##### Data for review #####

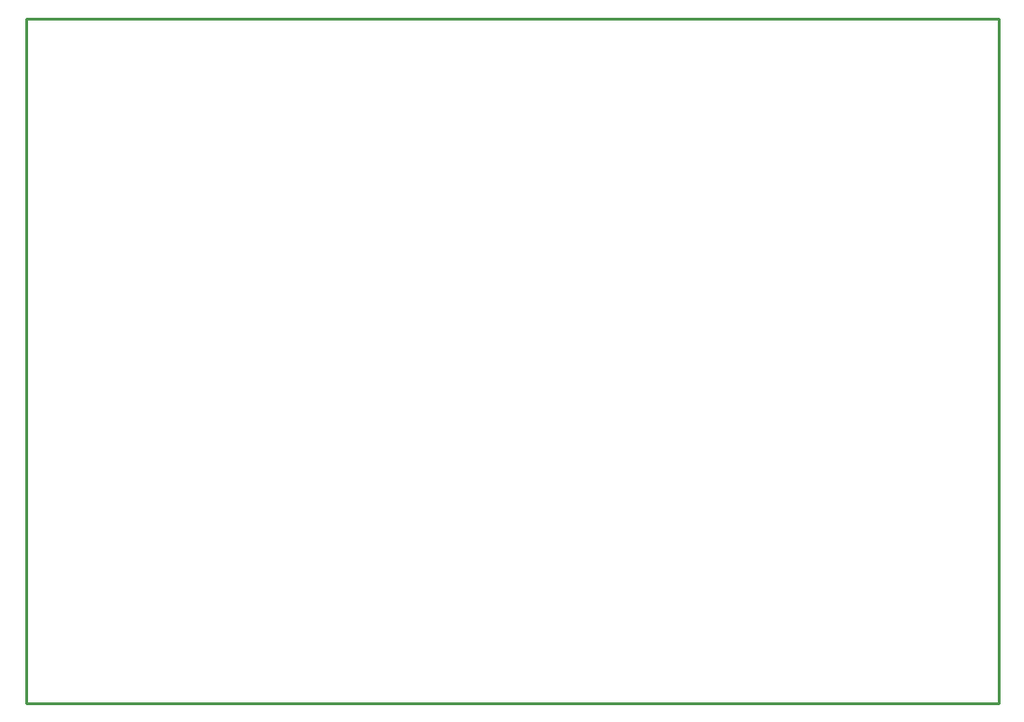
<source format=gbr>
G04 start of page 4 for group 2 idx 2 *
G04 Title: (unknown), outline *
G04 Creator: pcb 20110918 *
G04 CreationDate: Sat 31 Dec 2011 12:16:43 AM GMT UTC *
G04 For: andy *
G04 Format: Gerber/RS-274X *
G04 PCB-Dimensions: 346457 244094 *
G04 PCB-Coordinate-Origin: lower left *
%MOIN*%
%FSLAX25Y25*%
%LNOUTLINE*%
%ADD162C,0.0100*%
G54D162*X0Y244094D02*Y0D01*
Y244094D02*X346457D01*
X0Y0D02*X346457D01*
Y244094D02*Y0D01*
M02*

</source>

#####

Task details - Word for word, copy the line containing "G04 PCB-Coordinate-Origin: lower left *" and each line after it to the end of the records, and nothing besides.

Result of this exercise -
G04 PCB-Coordinate-Origin: lower left *
%MOIN*%
%FSLAX25Y25*%
%LNOUTLINE*%
%ADD162C,0.0100*%
G54D162*X0Y244094D02*Y0D01*
Y244094D02*X346457D01*
X0Y0D02*X346457D01*
Y244094D02*Y0D01*
M02*

</source>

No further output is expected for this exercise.